▼▼▼

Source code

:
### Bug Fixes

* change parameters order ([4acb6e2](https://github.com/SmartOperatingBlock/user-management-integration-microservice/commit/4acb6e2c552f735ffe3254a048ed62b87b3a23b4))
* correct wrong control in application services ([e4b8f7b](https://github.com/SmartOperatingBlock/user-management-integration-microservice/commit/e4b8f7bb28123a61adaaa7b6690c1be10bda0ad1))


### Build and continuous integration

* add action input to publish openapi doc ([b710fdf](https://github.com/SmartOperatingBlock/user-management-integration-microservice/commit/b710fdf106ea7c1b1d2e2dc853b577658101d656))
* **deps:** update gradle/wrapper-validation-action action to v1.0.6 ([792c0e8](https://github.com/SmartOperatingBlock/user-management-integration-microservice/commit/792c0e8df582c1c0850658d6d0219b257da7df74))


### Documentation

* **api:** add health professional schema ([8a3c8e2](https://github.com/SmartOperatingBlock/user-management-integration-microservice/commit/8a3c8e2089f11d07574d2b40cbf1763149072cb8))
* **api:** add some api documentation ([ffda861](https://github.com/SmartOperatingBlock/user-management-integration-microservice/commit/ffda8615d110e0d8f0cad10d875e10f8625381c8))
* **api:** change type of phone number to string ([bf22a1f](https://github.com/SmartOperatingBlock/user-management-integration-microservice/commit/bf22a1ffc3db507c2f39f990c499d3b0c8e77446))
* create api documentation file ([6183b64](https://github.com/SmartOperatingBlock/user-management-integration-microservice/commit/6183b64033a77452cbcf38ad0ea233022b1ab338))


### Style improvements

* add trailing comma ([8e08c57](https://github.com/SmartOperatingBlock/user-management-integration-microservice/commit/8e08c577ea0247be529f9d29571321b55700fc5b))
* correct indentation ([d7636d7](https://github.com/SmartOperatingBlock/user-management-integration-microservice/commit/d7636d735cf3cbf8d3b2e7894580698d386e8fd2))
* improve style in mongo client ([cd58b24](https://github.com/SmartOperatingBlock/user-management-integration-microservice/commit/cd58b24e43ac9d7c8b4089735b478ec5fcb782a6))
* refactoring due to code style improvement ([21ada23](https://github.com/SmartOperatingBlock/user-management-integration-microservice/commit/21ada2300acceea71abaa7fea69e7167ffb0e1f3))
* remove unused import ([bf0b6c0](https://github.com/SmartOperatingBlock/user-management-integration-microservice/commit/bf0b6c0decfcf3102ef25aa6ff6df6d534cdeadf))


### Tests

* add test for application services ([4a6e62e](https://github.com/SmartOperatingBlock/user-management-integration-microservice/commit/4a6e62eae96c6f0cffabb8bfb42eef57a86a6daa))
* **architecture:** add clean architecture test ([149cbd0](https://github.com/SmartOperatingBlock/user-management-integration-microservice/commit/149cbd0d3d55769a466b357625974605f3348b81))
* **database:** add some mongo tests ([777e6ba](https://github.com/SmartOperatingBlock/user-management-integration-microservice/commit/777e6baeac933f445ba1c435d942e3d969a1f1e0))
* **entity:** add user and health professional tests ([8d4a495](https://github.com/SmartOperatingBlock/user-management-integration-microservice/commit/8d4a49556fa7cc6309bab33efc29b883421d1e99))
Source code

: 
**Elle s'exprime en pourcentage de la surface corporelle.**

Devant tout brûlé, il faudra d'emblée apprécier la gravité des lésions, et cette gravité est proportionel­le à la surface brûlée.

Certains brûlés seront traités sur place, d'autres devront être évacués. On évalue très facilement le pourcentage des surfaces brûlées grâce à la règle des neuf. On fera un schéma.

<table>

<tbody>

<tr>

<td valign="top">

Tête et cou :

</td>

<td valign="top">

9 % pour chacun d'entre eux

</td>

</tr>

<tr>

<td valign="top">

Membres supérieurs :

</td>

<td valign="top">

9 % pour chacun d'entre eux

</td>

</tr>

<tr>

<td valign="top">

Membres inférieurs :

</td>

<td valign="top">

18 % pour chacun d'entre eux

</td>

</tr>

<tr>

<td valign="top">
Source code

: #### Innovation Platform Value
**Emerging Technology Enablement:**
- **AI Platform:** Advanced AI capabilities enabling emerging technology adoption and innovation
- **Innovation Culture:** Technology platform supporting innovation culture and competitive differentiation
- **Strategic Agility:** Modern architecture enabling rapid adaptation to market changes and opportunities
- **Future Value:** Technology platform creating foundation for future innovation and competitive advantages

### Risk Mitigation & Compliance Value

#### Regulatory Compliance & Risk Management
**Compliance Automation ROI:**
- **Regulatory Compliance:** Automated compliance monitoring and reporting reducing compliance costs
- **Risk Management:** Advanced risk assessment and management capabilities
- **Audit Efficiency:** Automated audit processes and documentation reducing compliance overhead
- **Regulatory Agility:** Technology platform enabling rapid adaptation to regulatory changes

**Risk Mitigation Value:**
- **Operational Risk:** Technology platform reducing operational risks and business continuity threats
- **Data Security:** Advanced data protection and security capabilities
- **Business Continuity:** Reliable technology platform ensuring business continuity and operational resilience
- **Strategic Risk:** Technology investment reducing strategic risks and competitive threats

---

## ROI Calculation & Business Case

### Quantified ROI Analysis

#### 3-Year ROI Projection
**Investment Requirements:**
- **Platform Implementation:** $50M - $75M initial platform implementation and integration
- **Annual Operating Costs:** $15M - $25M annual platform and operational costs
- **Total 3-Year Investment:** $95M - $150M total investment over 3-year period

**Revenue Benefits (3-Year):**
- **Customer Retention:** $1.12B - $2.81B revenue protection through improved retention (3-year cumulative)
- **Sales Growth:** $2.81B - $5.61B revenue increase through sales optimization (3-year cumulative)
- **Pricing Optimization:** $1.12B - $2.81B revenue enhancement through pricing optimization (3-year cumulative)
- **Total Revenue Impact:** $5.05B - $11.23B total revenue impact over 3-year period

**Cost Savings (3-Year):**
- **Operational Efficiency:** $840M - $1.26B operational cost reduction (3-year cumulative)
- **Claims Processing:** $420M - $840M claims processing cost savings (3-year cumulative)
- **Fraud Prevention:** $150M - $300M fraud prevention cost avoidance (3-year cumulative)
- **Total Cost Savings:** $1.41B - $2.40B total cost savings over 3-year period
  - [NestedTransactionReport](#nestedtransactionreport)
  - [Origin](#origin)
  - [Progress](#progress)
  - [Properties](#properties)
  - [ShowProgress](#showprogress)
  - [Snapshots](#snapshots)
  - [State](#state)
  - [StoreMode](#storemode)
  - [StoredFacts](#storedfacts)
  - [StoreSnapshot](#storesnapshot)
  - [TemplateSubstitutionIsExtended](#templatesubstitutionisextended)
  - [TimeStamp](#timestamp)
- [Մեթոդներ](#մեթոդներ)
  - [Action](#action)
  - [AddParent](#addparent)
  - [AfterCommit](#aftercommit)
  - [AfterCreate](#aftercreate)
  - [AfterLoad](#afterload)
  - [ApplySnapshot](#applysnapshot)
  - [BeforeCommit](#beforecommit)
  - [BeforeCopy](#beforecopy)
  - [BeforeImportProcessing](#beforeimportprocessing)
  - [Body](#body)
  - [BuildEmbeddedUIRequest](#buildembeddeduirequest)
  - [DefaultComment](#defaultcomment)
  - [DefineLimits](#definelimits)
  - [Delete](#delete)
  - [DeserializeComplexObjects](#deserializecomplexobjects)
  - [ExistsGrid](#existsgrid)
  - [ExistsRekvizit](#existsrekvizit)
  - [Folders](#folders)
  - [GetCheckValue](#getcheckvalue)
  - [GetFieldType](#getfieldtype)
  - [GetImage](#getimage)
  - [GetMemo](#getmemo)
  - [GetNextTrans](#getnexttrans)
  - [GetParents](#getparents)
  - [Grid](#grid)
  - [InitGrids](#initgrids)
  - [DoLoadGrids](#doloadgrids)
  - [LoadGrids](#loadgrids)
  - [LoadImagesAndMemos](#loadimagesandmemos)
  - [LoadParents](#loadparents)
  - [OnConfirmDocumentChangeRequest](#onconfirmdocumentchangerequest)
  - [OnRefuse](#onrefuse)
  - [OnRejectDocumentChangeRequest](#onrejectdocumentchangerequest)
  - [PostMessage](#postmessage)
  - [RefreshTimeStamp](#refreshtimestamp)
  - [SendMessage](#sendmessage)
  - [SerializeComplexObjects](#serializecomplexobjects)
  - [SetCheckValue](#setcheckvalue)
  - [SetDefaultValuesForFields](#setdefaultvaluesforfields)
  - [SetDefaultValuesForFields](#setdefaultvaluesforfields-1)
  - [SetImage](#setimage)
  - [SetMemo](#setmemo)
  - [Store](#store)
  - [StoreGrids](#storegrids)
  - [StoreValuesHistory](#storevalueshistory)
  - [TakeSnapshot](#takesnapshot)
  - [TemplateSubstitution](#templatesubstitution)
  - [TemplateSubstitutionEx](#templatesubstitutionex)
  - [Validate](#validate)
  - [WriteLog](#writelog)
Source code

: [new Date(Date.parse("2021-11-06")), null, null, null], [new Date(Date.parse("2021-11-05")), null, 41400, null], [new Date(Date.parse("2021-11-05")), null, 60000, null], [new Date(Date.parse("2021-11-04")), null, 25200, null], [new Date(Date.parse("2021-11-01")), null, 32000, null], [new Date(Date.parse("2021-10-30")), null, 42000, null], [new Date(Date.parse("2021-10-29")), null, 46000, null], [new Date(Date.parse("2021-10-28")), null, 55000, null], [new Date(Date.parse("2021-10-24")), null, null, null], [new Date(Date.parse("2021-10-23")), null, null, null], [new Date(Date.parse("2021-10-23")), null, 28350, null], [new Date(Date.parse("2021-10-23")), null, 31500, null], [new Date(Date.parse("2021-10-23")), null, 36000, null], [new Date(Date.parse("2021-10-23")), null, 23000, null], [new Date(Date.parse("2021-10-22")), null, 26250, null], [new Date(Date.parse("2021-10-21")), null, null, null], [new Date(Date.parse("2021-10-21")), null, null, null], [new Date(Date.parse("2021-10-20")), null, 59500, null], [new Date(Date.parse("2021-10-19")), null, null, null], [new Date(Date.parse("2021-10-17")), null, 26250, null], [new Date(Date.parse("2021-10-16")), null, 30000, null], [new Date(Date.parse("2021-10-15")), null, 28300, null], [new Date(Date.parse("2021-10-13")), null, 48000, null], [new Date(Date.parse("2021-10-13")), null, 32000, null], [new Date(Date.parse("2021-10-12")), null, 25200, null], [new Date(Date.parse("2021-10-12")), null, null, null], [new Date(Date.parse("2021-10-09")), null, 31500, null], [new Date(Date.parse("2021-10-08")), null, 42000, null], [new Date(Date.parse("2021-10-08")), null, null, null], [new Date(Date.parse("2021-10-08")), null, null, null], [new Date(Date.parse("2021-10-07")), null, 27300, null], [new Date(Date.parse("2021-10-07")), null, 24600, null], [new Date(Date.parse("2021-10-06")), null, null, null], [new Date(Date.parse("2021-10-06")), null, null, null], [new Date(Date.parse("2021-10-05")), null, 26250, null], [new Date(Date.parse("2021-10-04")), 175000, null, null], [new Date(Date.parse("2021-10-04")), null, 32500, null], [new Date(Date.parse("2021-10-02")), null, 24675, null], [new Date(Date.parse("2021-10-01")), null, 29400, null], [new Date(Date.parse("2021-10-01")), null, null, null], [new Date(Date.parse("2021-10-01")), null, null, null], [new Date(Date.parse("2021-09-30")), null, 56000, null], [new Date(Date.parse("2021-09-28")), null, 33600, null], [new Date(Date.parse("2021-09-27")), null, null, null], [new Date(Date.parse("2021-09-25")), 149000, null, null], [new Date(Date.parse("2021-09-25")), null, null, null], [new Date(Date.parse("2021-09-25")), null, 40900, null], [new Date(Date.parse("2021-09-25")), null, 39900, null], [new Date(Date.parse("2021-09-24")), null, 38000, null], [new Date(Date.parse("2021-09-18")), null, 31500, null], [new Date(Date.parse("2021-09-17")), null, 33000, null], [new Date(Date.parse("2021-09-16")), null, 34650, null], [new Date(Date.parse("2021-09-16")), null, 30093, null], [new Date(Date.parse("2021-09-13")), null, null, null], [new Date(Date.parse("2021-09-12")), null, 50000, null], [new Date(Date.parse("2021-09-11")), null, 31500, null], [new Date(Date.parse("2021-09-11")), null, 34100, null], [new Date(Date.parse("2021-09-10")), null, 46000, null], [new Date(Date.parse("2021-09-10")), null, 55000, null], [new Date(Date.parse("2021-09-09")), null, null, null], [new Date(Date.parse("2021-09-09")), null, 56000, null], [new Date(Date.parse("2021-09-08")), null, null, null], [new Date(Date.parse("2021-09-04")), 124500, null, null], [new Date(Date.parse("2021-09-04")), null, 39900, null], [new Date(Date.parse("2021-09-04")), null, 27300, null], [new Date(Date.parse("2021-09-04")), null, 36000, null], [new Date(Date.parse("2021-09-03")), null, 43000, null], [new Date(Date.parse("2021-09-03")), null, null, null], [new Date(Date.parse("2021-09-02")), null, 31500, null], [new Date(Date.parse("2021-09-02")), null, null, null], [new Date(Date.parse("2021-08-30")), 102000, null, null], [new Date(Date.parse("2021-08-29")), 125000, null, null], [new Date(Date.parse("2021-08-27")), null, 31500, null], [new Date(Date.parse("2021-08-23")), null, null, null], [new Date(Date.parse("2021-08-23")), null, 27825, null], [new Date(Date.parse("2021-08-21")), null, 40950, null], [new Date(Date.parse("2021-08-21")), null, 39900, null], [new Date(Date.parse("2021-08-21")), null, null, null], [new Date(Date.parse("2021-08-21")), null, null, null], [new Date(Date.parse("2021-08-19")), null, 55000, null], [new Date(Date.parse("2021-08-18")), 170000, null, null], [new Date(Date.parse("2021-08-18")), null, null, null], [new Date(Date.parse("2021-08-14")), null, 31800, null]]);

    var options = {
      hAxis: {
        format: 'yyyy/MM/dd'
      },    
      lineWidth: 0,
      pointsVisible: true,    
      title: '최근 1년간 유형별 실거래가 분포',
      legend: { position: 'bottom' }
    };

▲▲▲

• _WORK ITEM_:
Reproduce verbatim every line of the items from the first line up to and including the line containing "### Documentation".

• _EXERCISE OUTPUT_:
Source code

:
### Bug Fixes

* change parameters order ([4acb6e2](https://github.com/SmartOperatingBlock/user-management-integration-microservice/commit/4acb6e2c552f735ffe3254a048ed62b87b3a23b4))
* correct wrong control in application services ([e4b8f7b](https://github.com/SmartOperatingBlock/user-management-integration-microservice/commit/e4b8f7bb28123a61adaaa7b6690c1be10bda0ad1))


### Build and continuous integration

* add action input to publish openapi doc ([b710fdf](https://github.com/SmartOperatingBlock/user-management-integration-microservice/commit/b710fdf106ea7c1b1d2e2dc853b577658101d656))
* **deps:** update gradle/wrapper-validation-action action to v1.0.6 ([792c0e8](https://github.com/SmartOperatingBlock/user-management-integration-microservice/commit/792c0e8df582c1c0850658d6d0219b257da7df74))


### Documentation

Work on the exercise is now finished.